- **本文抜粋**
私(西村幸太郎)の一連のブログ記事です。私がどういう人間なのか、どういう活動をしているのか、どんなことを考えているのか、どんな知識やスキルを持っているのか、信頼に足る弁護士か、などなど、たくさんの疑問をお持ちの方もおられると思います。そのような方々は、是非こちらの記事を御覧ください。
レビュー 白い巨塔 1978
田宮二郎主演「白い巨塔」(1978~1979)
先般,2003年版(唐沢寿明主演)や2019年版(岡田准一)についてのコメントをしましたが,今回は1978年版。
古いと言えば古いですが,映像で魅せる形のものではなく,人間ドラマがメインですので,新しいものに見劣りしない出来栄えだと思います。
1978年版,田宮二郎が演じる財前五郎は,名誉心が強く,それがわかりやすく表に出るタイプのキャラクターです(唐沢さんはポーカーフェイスが強いタイプ,岡田さんは二枚目タイプのように思います。)。「登り詰めたい」という欲望がわかりやすく前に出てくるようなキャラクターで,そこがなんとも魅力的です。それでいて強くお母さん想いだったり,時々弱さを見せたりと,そのギャップも素晴らしいです。

- **提示情報**
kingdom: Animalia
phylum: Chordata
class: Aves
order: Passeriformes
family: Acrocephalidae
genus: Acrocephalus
---
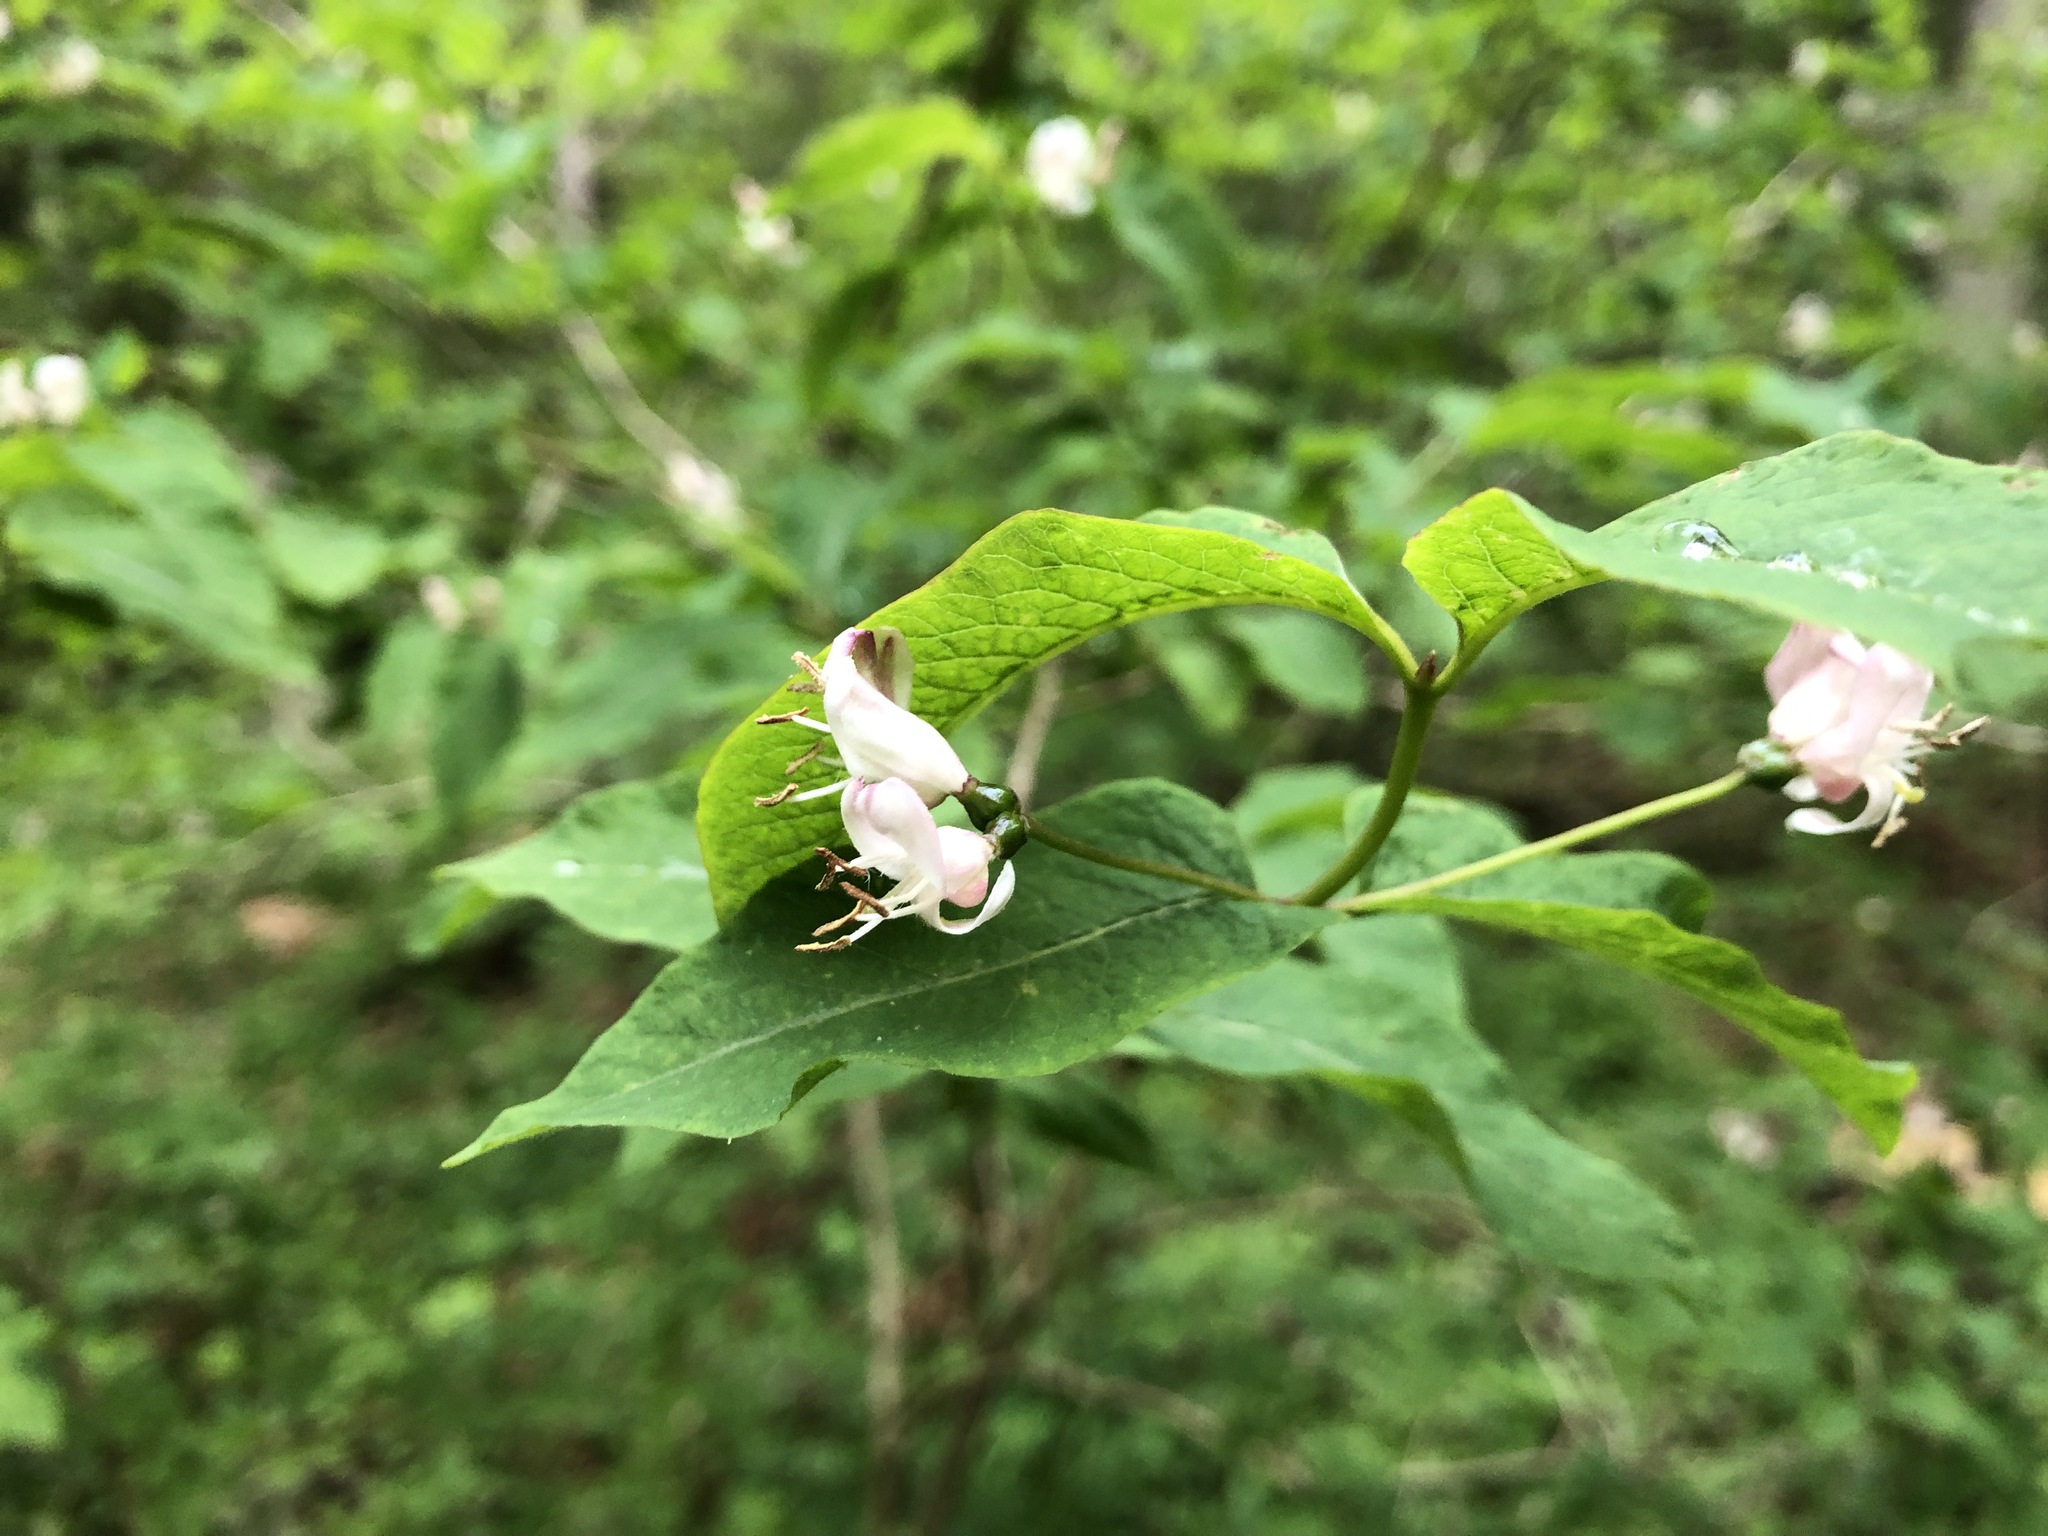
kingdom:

- **求める作業**
上にある「白い巨塔」のレビューから、「私(西村幸太郎)の一連のブロ」から「のギャップも素晴らしいです。」までをすべて、一字も変えずに抜き出してもらえますか？

- **記述回答**
私(西村幸太郎)の一連のブログ記事です。私がどういう人間なのか、どういう活動をしているのか、どんなことを考えているのか、どんな知識やスキルを持っているのか、信頼に足る弁護士か、などなど、たくさんの疑問をお持ちの方もおられると思います。そのような方々は、是非こちらの記事を御覧ください。
レビュー 白い巨塔 1978
田宮二郎主演「白い巨塔」(1978~1979)
先般,2003年版(唐沢寿明主演)や2019年版(岡田准一)についてのコメントをしましたが,今回は1978年版。
古いと言えば古いですが,映像で魅せる形のものではなく,人間ドラマがメインですので,新しいものに見劣りしない出来栄えだと思います。
1978年版,田宮二郎が演じる財前五郎は,名誉心が強く,それがわかりやすく表に出るタイプのキャラクターです(唐沢さんはポーカーフェイスが強いタイプ,岡田さんは二枚目タイプのように思います。)。「登り詰めたい」という欲望がわかりやすく前に出てくるようなキャラクターで,そこがなんとも魅力的です。それでいて強くお母さん想いだったり,時々弱さを見せたりと,そのギャップも素晴らしいです。